New funding from the Foreign, Commonwealth & Development Office (FCDO) will support global research and practice to improve water security for 10 million people in Africa and Asia. The FCDO’s grant to the University of Oxford will now extend to 2024 and increase to £22.5 million, to support the REACH programme improve water security by delivering world-class science to transform policy and practice.

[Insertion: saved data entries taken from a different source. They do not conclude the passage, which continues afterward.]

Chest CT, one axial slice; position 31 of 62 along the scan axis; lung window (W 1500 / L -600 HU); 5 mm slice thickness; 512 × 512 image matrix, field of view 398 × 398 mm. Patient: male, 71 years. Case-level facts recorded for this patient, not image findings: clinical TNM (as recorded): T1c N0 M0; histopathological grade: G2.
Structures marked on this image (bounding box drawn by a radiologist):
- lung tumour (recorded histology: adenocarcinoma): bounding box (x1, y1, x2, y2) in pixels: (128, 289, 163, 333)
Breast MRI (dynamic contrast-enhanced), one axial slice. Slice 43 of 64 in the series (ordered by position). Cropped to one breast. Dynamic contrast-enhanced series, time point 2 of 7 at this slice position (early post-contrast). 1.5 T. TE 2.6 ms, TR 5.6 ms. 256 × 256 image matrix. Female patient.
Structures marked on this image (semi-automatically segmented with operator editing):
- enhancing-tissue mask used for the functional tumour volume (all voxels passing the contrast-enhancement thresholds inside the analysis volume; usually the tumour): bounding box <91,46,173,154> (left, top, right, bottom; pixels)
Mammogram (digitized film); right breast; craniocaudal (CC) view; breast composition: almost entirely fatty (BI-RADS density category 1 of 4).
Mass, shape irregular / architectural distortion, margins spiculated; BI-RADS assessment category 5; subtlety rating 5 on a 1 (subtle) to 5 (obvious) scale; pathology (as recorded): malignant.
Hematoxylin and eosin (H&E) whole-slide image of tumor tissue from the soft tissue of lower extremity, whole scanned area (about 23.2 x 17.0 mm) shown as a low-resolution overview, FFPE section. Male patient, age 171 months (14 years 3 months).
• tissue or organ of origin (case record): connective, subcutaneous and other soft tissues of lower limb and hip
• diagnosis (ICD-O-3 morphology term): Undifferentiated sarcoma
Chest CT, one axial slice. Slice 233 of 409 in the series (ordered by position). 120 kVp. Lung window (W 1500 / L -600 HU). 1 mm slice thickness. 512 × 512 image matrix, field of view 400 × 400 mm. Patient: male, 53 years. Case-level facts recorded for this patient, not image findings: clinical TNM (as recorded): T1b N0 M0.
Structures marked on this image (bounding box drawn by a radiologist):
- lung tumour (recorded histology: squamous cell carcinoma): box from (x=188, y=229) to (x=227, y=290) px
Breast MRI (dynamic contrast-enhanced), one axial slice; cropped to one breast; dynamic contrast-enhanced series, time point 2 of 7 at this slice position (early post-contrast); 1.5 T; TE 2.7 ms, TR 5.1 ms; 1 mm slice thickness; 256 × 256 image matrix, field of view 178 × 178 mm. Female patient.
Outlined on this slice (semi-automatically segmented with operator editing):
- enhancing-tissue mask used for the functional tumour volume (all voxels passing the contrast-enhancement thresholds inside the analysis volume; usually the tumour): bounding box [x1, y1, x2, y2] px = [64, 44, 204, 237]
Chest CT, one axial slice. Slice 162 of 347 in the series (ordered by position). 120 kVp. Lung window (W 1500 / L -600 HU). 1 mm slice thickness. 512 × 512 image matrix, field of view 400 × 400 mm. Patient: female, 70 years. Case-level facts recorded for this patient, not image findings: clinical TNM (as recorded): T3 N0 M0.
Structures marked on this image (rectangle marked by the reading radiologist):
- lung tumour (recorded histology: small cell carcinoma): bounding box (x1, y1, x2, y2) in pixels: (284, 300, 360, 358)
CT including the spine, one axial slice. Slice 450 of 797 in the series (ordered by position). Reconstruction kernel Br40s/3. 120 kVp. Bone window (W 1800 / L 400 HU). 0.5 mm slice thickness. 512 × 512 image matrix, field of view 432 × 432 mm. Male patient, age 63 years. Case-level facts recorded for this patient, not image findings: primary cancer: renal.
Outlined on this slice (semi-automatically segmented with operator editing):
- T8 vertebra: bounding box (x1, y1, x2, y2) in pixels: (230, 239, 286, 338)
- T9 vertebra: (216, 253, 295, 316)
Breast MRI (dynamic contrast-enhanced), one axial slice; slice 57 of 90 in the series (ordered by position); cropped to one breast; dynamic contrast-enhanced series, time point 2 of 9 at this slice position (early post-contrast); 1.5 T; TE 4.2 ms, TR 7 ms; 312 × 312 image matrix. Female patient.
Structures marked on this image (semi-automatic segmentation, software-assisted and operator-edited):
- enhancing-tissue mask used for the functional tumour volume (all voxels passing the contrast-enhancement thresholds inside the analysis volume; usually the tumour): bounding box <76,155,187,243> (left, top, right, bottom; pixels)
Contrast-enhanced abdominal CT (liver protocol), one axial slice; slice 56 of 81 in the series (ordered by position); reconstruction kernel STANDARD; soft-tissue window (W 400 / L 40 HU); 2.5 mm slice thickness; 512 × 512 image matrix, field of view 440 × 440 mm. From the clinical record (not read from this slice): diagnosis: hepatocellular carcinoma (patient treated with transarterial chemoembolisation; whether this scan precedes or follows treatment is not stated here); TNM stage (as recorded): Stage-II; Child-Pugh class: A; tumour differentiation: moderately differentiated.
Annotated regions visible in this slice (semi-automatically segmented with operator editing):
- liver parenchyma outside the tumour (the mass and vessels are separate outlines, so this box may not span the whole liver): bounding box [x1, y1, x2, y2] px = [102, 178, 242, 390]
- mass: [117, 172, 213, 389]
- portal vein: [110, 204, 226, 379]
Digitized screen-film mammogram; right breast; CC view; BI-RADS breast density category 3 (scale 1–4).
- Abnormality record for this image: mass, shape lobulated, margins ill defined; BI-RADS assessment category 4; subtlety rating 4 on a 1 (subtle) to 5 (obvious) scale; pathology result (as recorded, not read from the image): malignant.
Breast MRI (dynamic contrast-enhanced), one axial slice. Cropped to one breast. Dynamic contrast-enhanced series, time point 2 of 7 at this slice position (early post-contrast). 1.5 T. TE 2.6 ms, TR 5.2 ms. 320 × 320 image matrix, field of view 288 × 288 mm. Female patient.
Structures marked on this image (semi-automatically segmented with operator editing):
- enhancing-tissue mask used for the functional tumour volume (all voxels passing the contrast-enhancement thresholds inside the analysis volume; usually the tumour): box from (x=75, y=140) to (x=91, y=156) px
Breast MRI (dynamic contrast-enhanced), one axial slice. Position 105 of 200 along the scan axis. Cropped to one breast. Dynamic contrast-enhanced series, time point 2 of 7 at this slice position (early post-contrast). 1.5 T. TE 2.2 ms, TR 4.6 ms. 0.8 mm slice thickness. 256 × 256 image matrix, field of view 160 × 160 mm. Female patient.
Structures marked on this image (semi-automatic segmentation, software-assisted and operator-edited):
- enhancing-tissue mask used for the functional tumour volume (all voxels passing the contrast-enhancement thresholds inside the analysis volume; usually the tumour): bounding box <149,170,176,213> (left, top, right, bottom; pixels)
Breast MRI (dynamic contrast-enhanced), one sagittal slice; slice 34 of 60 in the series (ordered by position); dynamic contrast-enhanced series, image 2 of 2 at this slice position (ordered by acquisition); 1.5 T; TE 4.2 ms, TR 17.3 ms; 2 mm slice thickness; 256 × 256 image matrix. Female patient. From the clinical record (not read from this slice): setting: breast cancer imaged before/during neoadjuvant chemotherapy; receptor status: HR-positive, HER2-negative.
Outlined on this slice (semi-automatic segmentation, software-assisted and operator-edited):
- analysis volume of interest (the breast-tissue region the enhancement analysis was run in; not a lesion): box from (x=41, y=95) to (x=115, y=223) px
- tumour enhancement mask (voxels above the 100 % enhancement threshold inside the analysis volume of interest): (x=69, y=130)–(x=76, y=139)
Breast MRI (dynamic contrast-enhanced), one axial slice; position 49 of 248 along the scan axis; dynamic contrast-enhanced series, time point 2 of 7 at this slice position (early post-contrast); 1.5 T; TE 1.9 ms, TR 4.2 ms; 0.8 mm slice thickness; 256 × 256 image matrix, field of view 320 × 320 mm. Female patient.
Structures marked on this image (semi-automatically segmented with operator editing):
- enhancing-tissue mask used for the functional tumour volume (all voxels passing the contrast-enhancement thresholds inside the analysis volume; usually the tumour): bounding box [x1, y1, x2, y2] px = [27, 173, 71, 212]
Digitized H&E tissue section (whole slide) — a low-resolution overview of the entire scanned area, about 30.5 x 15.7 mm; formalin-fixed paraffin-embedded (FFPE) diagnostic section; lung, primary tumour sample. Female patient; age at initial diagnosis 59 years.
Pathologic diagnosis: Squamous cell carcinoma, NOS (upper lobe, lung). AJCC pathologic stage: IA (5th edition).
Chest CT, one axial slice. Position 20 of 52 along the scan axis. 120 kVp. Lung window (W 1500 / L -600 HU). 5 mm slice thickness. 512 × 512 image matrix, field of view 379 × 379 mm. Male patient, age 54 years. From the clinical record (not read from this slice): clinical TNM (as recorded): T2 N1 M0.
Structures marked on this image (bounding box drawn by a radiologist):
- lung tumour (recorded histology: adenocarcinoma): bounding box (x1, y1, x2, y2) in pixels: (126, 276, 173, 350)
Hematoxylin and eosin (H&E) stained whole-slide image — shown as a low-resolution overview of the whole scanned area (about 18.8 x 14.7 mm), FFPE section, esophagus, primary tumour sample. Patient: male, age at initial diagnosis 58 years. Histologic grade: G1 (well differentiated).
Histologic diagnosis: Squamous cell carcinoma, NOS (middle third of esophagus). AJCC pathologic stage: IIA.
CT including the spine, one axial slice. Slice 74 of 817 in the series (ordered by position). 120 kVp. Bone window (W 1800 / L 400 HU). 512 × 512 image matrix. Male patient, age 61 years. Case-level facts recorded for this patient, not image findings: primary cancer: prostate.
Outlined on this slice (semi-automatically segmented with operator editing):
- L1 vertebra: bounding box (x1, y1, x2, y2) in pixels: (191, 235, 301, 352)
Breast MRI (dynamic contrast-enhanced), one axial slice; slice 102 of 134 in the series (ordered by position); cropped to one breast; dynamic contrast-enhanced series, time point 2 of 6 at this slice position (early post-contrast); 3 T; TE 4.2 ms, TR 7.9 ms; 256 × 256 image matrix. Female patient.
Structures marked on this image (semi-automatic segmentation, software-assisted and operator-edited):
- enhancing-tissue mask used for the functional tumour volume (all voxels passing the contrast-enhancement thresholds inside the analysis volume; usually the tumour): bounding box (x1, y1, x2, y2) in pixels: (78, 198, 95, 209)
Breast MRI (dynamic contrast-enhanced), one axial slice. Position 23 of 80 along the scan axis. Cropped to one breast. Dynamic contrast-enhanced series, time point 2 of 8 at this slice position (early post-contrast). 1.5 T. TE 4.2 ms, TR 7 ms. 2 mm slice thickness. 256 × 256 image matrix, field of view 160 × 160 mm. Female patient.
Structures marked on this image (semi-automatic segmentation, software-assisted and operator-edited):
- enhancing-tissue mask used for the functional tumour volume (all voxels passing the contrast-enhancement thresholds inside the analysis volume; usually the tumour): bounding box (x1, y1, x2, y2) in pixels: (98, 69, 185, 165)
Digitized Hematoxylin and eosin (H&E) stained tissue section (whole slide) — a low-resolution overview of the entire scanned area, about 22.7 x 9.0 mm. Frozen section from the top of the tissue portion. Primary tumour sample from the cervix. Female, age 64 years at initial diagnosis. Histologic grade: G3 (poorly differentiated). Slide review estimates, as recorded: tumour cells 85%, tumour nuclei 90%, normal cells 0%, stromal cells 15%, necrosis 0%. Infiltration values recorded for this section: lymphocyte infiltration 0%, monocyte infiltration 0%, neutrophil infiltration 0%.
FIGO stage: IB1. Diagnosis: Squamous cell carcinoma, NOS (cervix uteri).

Professor Charlotte Watts, Chief Scientific Adviser and Director of Research & Evidence Division, at the Foreign, Commonwealth & Development Office says, ‘More than ever, we recognise that water security - that is, ensuring sufficient quantity and quality of water for different uses with an acceptable level of risk - is critical to the health, well-being and prosperity of people. We know that the poorest, and most disadvantaged, often lack safe and affordable water to drink or wash their hands, and are hit hardest by extremes in weather.
'The REACH programme, led by the University of Oxford, has made advances in science, policy and practice to understand and address these inequalities for over two million people since 2015. I am delighted that the FCDO is supporting additional REACH work which will help deliver water security for 10 million poor people in Africa and Asia by 2024.’
The REACH programme’s work, which began in 2015, has already improved water security for more than two million people, working with UNICEF and in partnership with government, private sector and academia in Bangladesh, Ethiopia and Kenya.
Professor Louise Richardson, Vice Chancellor, University of Oxford says, ‘The mission of the University of Oxford since the time of its foundation has been to conduct research, to educate the next generation, and to contribute to the world around it. The REACH programme admirably reflects that mission through its advancement of interdisciplinary science for the benefit of those most in need.
'We at Oxford are committed to supporting the next phase of the work in order to improve the lives of over 10 million people who are desperately in need of support. We are very grateful to the Foreign, Commonwealth & Development Office for funding this work and to our many partners across the globe who collaborate with us in advancing the goals of REACH.’
Kelly Ann Naylor, Associate Director, Water, Sanitation and Hygiene (WASH) Section, Programme Division, says, ‘UNICEF works to protect the rights of every child, everywhere. We recognise water insecurity as a major threat to millions of children living with unacceptable water, sanitation and hygiene services at home, in schools and in health care facilities. Our partnership with REACH recognises science has a critical role in designing and delivering effective policy and improving practice on the ground. We are delighted to continue this collaboration and build on our work in Bangladesh, Ethiopia and Kenya.’
Today, REACH is also launching a new Global Strategy for 2020-2024, which recognises the progress to date and identifies gaps to strengthen future work aligned to four priority themes: climate resilience, institutions, water quality and inequalities.
REACH’s work on inequalities is of the highest priority to support the UK Government’s commitment to eradicate poverty. Gendered inequalities in pay, legal rights or access to quality education is often increased with floods and droughts, which make basic water services unaffordable, unreliable or unsafe to drink. REACH will be working to understand and respond to these inter-sectional inequalities in ongoing work.
According to REACH Directors, Professors Rob Hope and Katrina Charles, ‘The COVID-19 pandemic has starkly illustrated how multiple water security risks affect the lives and livelihoods of billions of people across Africa and Asia. For example, the pandemic has compounded the severity of the impacts resulting from water-related climate hazards, such as floods, droughts and cyclones. Ensuring water infrastructure functions with affordable, reliable and safe services in these complex environments in times of crisis is critical to protect vulnerable individuals, communities, schools and healthcare facilities. Building water secure institutions reduces the need for and the cost of emergency funding to avoid unnecessary hardship on the most vulnerable, and increases resilience to future risks and shocks.’